Member of the Utah Senate from the 11th district
- In office January 1, 1989 – December 31, 1992
- Preceded by: Ivan M. Matheson
- Succeeded by: David L. Watson

Member of the Utah Senate from the 11th, 29th district
- In office January 1, 1965 – December 31, 1976
- Preceded by: Charles R. Hunter
- Succeeded by: Ivan M. Matheson

Member of the Utah House of Representatives from the 24th district
- In office January 1, 1963 – December 31, 1964
- Preceded by: Kumen S. Gardner
- Succeeded by: J. Harold Mitchell

Personal details
- Born: August 27, 1929 (age 96) St. George, Utah
- Party: Republican
- Spouse: Anne Okerlund Leavitt
- Children: Mike Leavitt
- Alma mater: Branch Agricultural College
- Profession: Insurance executive

= Dixie L. Leavitt =

American politician (born 1929)

Dixie L. Leavitt (born August 27, 1929) is an American entrepreneur and state legislator who served as a Republican member of the Utah State House of Representatives and Senate from 1963 to 1976, and from 1989 to 1992 from Utah's 24th house district and 11th and 29th senate districts. He is the founder of the Leavitt Group, one of the largest independent insurance brokerages in the nation, and is the father of former Utah governor Mike Leavitt.

== Early life and family ==

Dixie L. Leavitt was born in St. George, Utah, and raised in the town of Bunkerville, in the state of Nevada. He attended Virgin Valley High School, where he served as student body president and was an all-state basketball player. After high school, Dixie went to Branch Agricultural College (BAC) in Cedar City, Utah, where he was yearbook editor and student body president, and became the institution's first student to letter all four years in both football and track. He married Anne Okerlund in 1950. The couple had six sons, including Mike Leavitt, former U.S. Secretary of Health and Human Services, administrator of the EPA, and governor of Utah.

Leavitt is a member of the Church of Jesus Christ of Latter-day Saints.

== Early career ==

Leavitt's plan throughout college was to become a schoolteacher.
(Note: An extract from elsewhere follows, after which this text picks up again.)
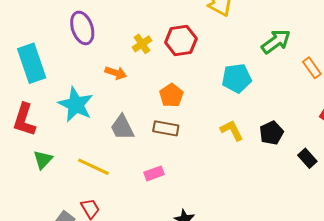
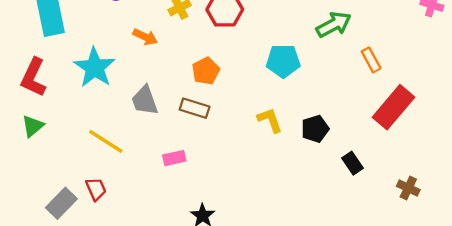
green triangle: (43, 160) -> (33, 126), moved

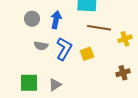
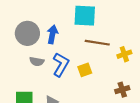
gray circle: (32, 19) -> (27, 33), size x1.5

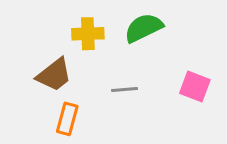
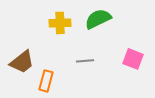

In 1951, after graduating from BAC, he began teaching fourth grade at Cedar West Elementary School.

After that first year, during the summer of 1952, Leavitt got a job selling insurance. Though he fully intended to return to teaching in the fall, during the week before school began, the manager of the insurance company paid him a visit and urged him to stay in the insurance business. Leavitt loved the business and believed he could prosper, so he decided to remain.

Leavitt's first insurance office was a desk in his family's small basement apartment. His business prospered and in 1959, Leavitt partnered with his brother, Bert, to create the first Leavitt Group affiliated agency. Leavitt created the model based on the principle of aligned interests between the Leavitt Group (which maintains contractual control) and its local managing co-owners (who maintain client control).

Leavitt's business grew as he partnered with other individuals and insurance agencies using the 60/40 ownership arrangement. This unique, new model worked because sharing significant ownership and profits provided the natural incentives to make each agency thrive. Unlike a typical aggregator, The Leavitt Group's "60/40" model gave independent agents a new alternative to their growth and perpetuation needs. The local manager could remain an owner and take responsibility for the local agency culture. As a result, numerous agencies have embraced this model, and today the Leavitt Group is ranked as one of the largest privately held insurance brokerages in the United States.

== Utah State Legislature ==
Leavitt served 18 years in the Utah State Legislature (from 1963 to 1976 and from 1989 to 1992) As a legislator, he worked to obtain four-year status for the College of Southern Utah (CSU), which was among his first legislative successes. Another notable legislative achievement was his bill that became the Utah Higher Education Act of 1969. One of the crowning accomplishments of his service in the Utah State Senate was the advancement to university status of Southern Utah University.

== Religious and community service ==

Leavitt also served three years as president of the Leeds England Mission of the Church of Jesus Christ of Latter-day Saints (LDS Church) in Leeds, England. As a mission president, he presided over 100 missionaries, directing the affairs of the mission organization, its people and assets. After this ecclesiastical service, he formed Leavitt Land and Investments and the Dixie and Anne Foundation—one purpose of which is to provide and manage scholarship housing for Southern Utah University students.